• _WHAT IS REQUIRED_
Your output should be the lines from the one with "right eye: (367, 197)" through the last line of the records below, exactly as written, minus the pictures.

• _ENTRIES SHOWN_
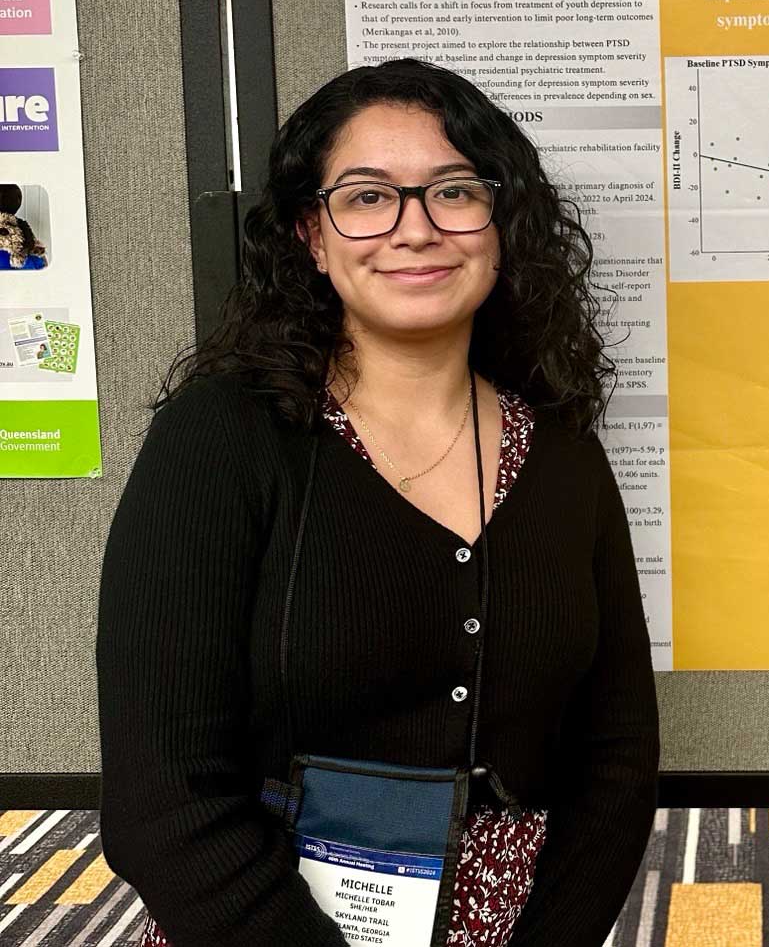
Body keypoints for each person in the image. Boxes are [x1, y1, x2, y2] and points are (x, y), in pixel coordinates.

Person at [95, 58, 660, 947]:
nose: (416, 229)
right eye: (367, 197)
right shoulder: (224, 437)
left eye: (454, 192)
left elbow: (616, 758)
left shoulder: (562, 456)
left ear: (500, 222)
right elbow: (160, 797)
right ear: (312, 237)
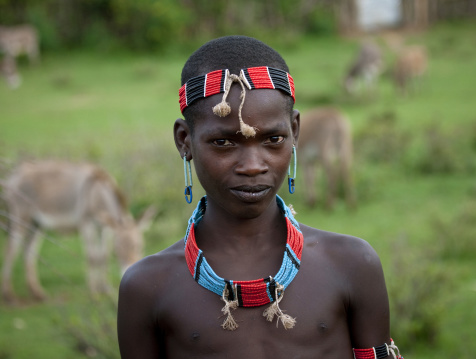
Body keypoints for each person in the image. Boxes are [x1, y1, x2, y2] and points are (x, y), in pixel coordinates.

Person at [117, 35, 403, 359]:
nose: (253, 167)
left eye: (273, 139)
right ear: (185, 141)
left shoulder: (353, 264)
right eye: (224, 143)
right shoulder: (145, 289)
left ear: (295, 132)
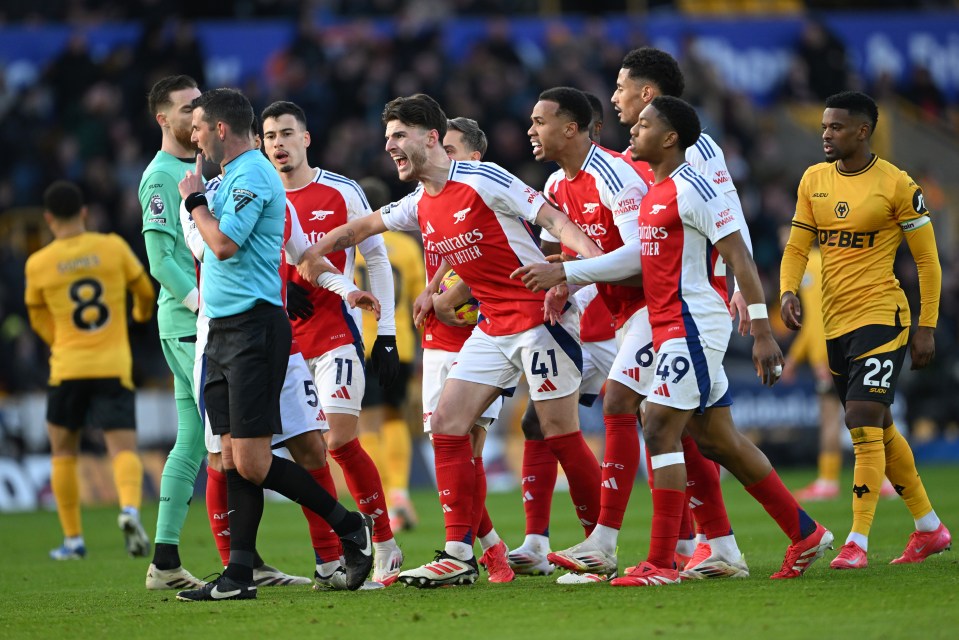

• _TASK ANSWER_
right eye: (367, 197)
right shoulder: (224, 437)
left eye: (454, 192)
left elbow: (616, 758)
left shoulder: (562, 456)
left ear: (500, 222)
right elbow: (160, 797)
right ear: (312, 237)
Body keypoints for each person in the image. Boxes are [x1, y1, x2, y2] and points are (x, y), in pixel coordinates.

Person at [117, 35, 403, 359]:
nose: (253, 167)
left eye: (273, 139)
right ear: (185, 141)
left shoulder: (353, 264)
right eye: (224, 143)
right shoulder: (145, 289)
left ear: (295, 132)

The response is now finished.